2010-10-21 16:09:00

Cuban dissident wins top EU rights prize


(October 21, 2010) The European Parliament on Thursday awarded its top human rights prize to Cuban dissident Guillermo Farinas, whose hunger strike this year helped pressure Havana into releasing political prisoners. "Farinas was ready to sacrifice and risk his own health and life as a means of pressure to achieve change in Cuba," European Parliament president Jerzy Buzek told the assembly in Strasbourg while announcing this year’s award.
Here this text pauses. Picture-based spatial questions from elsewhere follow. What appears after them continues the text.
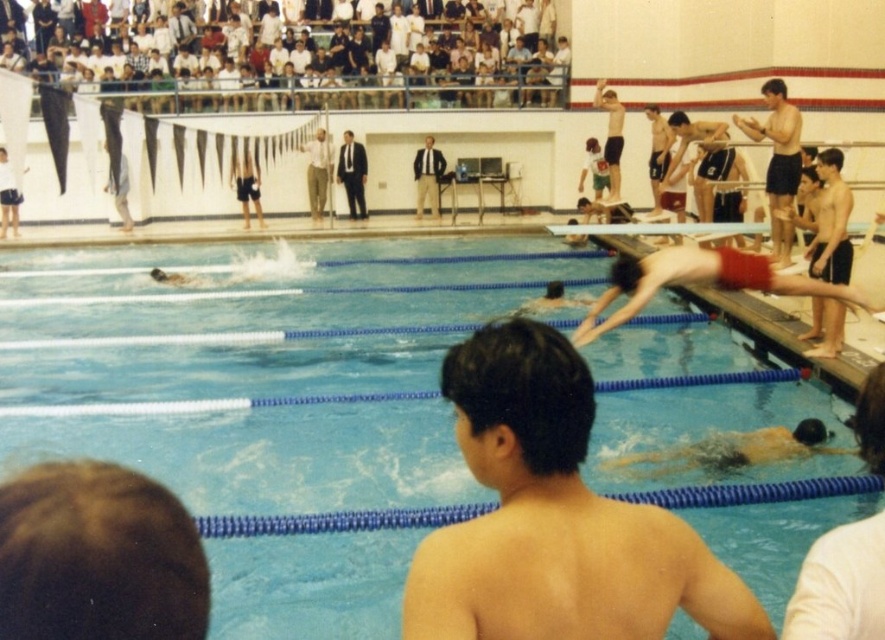
In the scene shown: You are a lifeguard standing at the edge of the blue rubber pool at center. You notice the smooth skin diver at upper center is struggling. Can you reach them before they drift further into the pool?

The blue rubber pool at center is in front of the smooth skin diver at upper center, meaning the diver is closer to the edge of the pool. As a lifeguard, you can reach them before they drift further into the pool.

A lifeguard needs to reach the swimmer at point (745, 125) and the spectator at point 0.802, 0.156 as quickly as possible. If the lifeguard can move at 15 feet per second on the deck and 3 feet per second in the water, which path should they take to minimize response time?

The lifeguard should choose the path that minimizes the distance in water since they move slower there. The optimal path would involve moving mostly on the deck and entering the water as close as possible to the point (745, 125), but since both points are in different areas, the exact calculation requires knowing their positions relative to land and water. However, given the 39.99 feet separation, the lifeguard should prioritize the shortest overall path considering speeds.

You are a lifeguard observing the pool area. You notice two people wearing light brown cotton pants at center and smooth black shorts at upper right. Which one is standing closer to the edge of the pool?

The light brown cotton pants at center is much taller as smooth black shorts at upper right, so the person in light brown cotton pants at center is standing closer to the edge of the pool because taller objects are typically positioned closer to the edge for visibility during events.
The 48-year-old psychologist, freelance journalist and former soldier spent three weeks in the hospital this year after a 134-day hunger strike to force the government to release opposition leaders jailed in 2003. He had been jailed numerous times previously for activism in opposition to Cuba's single-party communist government. He has conducted more than 20 hunger strikes in the last two decades for various causes, including a campaign against Internet censorship. The European Parliament said on Thursday it will invite Farinas to come to Strasbourg on Dec. 15 to collect its 2010 Sakharov Prize for Freedom of Thought. The annual prize, named after late Soviet dissident Andrei Sakharov and first awarded in 1988 intends to honour exceptional individuals who combat intolerance, fanaticism and oppression. Previous winners of the Sakharov Prize include Aung San Suu Kyi, the Burmese opposition leader, and former South African President Nelson Mandela.